Teror Geng Motor, Focus Group Discussion

 Kategori Lainnya, Pendidikan, Sosial

Pada 8 November 2018, Divisi Humas Mabes POLRI melaksanakan Focus Group Discussion (FGD)  dengan tema “Penanggulangan Teror Geng Motor Demi Memberikan Rasa Aman dan Terwujudnya Kamtibmas,” di Menara 165 Jakarta.

Acara tersebut dibuka Kepala Divisi Humas Mabes POLRI  IRJEN Polisi Setyo Wasisto, yang sebentar lagi sesuai Keputusan Presiden RI akan dilantik menjadi salah satu Direktur Jenderal di Kementerian Perindustrian RI.

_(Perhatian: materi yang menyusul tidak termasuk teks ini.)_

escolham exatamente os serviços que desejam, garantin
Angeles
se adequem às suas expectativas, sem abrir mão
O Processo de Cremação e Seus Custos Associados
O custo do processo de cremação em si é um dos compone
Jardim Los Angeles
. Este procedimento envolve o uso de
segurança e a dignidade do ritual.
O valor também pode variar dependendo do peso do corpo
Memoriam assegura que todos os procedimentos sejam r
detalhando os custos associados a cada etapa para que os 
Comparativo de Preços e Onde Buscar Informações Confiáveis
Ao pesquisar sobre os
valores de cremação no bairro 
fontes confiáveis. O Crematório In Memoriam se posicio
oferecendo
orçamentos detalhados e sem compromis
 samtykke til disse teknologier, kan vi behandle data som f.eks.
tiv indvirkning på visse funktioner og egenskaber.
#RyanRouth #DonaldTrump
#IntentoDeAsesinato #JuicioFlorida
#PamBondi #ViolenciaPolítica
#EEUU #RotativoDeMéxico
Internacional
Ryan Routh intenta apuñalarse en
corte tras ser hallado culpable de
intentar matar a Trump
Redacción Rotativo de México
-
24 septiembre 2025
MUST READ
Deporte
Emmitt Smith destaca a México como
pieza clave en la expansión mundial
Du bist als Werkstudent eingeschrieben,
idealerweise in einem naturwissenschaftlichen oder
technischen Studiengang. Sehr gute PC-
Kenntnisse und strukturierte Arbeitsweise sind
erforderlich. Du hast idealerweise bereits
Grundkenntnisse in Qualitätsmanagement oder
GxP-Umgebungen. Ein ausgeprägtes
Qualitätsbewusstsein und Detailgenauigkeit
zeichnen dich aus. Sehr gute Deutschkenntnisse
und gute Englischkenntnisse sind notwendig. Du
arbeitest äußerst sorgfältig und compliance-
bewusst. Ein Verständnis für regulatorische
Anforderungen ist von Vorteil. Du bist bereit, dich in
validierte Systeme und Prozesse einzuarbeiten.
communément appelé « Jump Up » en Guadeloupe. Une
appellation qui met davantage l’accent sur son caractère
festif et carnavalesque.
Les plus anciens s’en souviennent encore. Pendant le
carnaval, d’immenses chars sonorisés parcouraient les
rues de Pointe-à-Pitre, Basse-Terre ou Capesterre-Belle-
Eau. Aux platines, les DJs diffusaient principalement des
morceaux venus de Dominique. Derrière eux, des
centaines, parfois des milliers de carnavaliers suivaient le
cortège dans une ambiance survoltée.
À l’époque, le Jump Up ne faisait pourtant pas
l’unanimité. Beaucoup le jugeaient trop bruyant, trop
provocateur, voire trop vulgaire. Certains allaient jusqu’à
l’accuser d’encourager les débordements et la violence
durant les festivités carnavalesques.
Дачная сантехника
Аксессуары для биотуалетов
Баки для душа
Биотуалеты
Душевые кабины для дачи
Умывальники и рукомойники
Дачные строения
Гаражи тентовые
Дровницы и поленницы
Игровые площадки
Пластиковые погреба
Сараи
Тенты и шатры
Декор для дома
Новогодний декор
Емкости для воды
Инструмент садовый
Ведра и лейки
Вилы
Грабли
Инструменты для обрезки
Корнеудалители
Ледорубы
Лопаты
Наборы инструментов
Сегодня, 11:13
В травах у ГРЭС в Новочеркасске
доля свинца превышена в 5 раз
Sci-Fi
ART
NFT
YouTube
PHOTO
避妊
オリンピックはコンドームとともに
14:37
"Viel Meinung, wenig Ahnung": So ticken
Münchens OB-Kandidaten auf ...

Musni Umar,  Sosiolog dan Rektor Universitas Ibnu Chaldun Jakarta menjadi narasumber utama dalam FGD dengan moderator Dr.  Devi Rahmawati.

Turut  berbicara dalam forum itu Dr. Juandaninsyah dari Kementerian Pendidikan dan Kebudayaan RI,  Henny Adi Hermanoe,  Sekjen Lembaga Perlindungan Anak Indonesia, dan AKP Andhiek Budy Kurniawan dari Bariskrim Polri.

Dalam FGD itu,  saya menyampaikan Pointers FGD dengan judul “Geng Motor,” yang secara lengkap saya muat dalam tulisan ini.

Geng motor merupakan fenomena global yang ada di hampir semua negara.

Geng motor ini lahir,  tumbuh dan berkembang dari kaum muda yang sering kumpul dan nongkrong.

Perkembangan geng motor di Indonesia sangat pesat. Paling tidak dipengaruhi oleh sepuluh faktor:

Pertama,  imitasi.
Kedua,  lingkungan
Ketiga,  budaya
Keempat,  pelarian
Kelima, orang tua tidak tahu mau melakukan apa utk cegah anak terlibat di geng motor
Keenam, lingkungan anggap mereka sudah rusak
Ketujuh,  pengangguran dan kemiskinan.
Kedelapan, pemerintah tidak tahu mau melakukan apa.
Kesembilan, pembiaran
Kesepuluh, stres, putus asa.

Anak remaja yang sedang tumbuh dan dalam suasana pancaroba membutuhkan kehangatan,  keakraban dan rasa aman dalam keluarga dan lingkungan.

Akhiri Teror Geng Motor

Untuk mengakhiri teror geng motor, disarankan untuk dilakukan sebagai berikut:

1. Mengembalikan fungsi keluarga dan sekolah sebagai pusat pendidikan akhlak dan nilai-nilai agama.
2.  Menciptakan lingkungan sosial yang peduli terhadap geng motor.
3.  Orang tua harus diberi pendidikan cara mendidik anak agar tidak salah asuh.
4.  Kolaborasi dan sinergi antara orang tua,  sekolah,  masyarakat, polisi dan pemerintah untuk membina geng motor.
5.  Memasukkan mereka ke kem motivasi utk mengubah mindset dan prilaku.
6.  Melatih mereka supaya memiliki kepakaran (skill)
7.  Memberi mereka lokasi tempat berusaha atau lapangan kerja.
8.  Menumbuhkan suasana keluarga yang hangat, akrab,  dan aman.
8.  Melakukan intervensi untuk membina mereka. Tidak boleh ada pembiaran.
9.  Melatih mereka yang memiliki talenta jadi pembalap daerah dan nasional
10. Mengobati mereka yang sudah terlibat Narkoba dan stres agar kembali sehat rohani dan jasmani.